* **Source text**

——

NOTE 7.  LOAN COVENANTS

     Under the terms of the loan agreement with the bank the Company must
     maintain the following covenants:

     1. Maintain a current ratio of not less than 1.00 to 1.00

     2. Maintain a net worth plus subordinated debt of not less than $650,000.

     3. Maintain a ratio of total liabilities to net worth plus subordinated
        debt of not more than 5 to 1.

     4. Maintain a debt service coverage ratio of not less than 1.25 to 1.

     As of August 31, 1998, the Company was in default of its loan covenant
     regarding debt service coverage.

NOTE 8.  PER SHaRE COMPUTATION

     Earnings per share have been calculated based on the weighted average
     number of shares outstanding. The 4% preferred stock is considered a common
     equivalent. The number of shares used in computing net income per share was
     7,175,000.





- --------------------------------------------------------------------------------

                                 Page 25 of 29
   26
                                                            KNUSAGA CORPORATION
                                             D.B.A. HYDRAULIC TUBES AND FITTINGS
                                                   NOTES TO FINANCIAL STATEMENTS
================================================================================

                                                        August 31, 1998 and 1997


NOTE 9.  INCOME TAXES

     The provision for income taxes consists of the following components:



                                                                               1998                  1997  
                                                                         --------------------------------  
                                                                                        
     Current:                                                                                              
              Tax Due (Refundable)                                       $(   38,508)         $   329,071  
              Tax (Benefit) Recovery of Investment Tax Credits                   -0-           (   13,868) 
                                                                         ................................

——

* **Excerpted data**
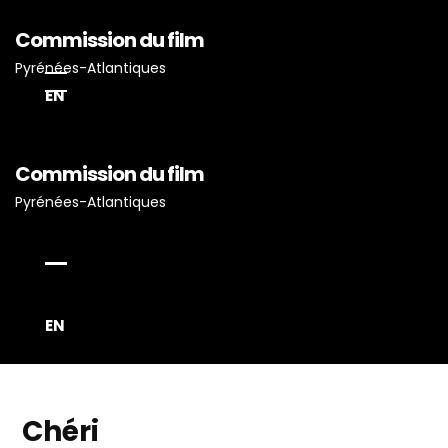
Commission du film
Pyrénées-Atlantiques
EN
Commission du film
Accueil
Pyrénées-Atlantiques
Actualités
Projets Tournés En P-A
Proposez Vos Services
Vous Avez Un Projet De
EN
Tournage ?
Chéri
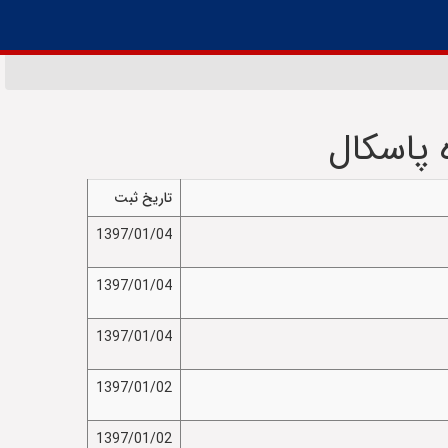
 پاسکال
تاریخ ثبت
1397/01/04
1397/01/04
1397/01/04
1397/01/02
1397/01/02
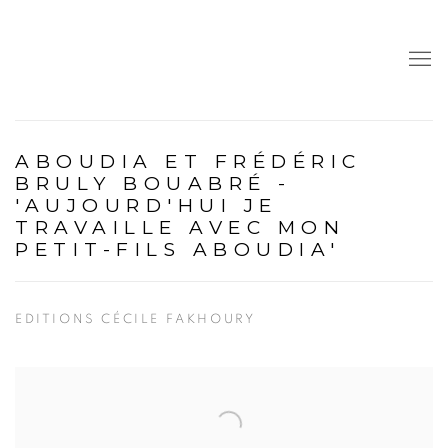
ABOUDIA ET FRÉDÉRIC
BRULY BOUABRÉ -
'AUJOURD'HUI JE
TRAVAILLE AVEC MON
PETIT-FILS ABOUDIA'
EDITIONS CÉCILE FAKHOURY
Open a larger version of the following image in a popup:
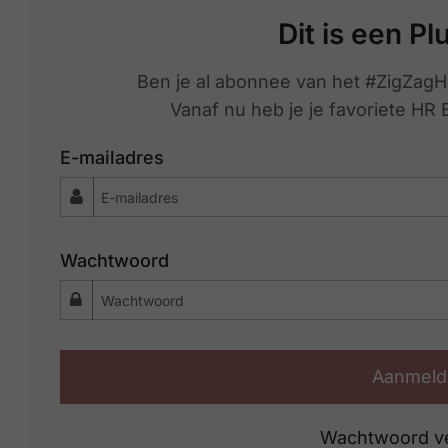
Dit is een Pl
Ben je al abonnee van het #ZigZagH
Vanaf nu heb je je favoriete HR
E-mailadres
Wachtwoord
Aanmeld
Wachtwoord v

——

* **Directions**
[1] In the financial statement notes, what debt service coverage ratio must the Company maintain under its loan agreement?
[2] Do the following statements agree with the financial statement notes? Answer yes or no for each, and quote the deciding words.
(a) The Company must keep its net worth plus subordinated debt at no less than $650,000.
(b) As of August 31, 1998, the Company met all of its loan covenants.
(c) The 4% preferred stock is treated as a common equivalent in the earnings per share calculation.
[3] Proceed with the financial statement notes from the point where the text stops.

* **Responses per task**
[1] Not less than 1.25 to 1.

[2]
(a) Yes: "Maintain a net worth plus subordinated debt of not less than $650,000."
(b) No: "As of August 31, 1998, the Company was in default of its loan covenant regarding debt service coverage."
(c) Yes: "The 4% preferred stock is considered a common equivalent."

[3]
                       Net Tax Expense (Recovery)                        $(   38,508)         $   315,203  
                                                                         ================================  
                                                                                                           
          Deferred taxes are detailed as follows:                                                          
                                                                                                           
                                                                                1998                  1997 
                                                                         --------------------------------- 
     Deferred Income Tax Liability - Depreciation                        $    59,655          $     41,826 
     ..................................................................................................... 
     Deferred Income Tax Assets                                                                            
          Accrued Expenses                                                    65,221                64,469 
     Valuation Allowance                                                  (    5,565)           (   22,643)
     ..................................................................................................... 
     Net Deferred Income Tax Asset                                            59,655                41,826 
     ..................................................................................................... 
     Net Deferred Income Taxes                                           $       -0-          $        -0- 
     ===================================================================================================== 

     
     The valuation allowance was estimated to offset the deferred tax asset
     because it is uncertain that the company will ever realize the tax benefit.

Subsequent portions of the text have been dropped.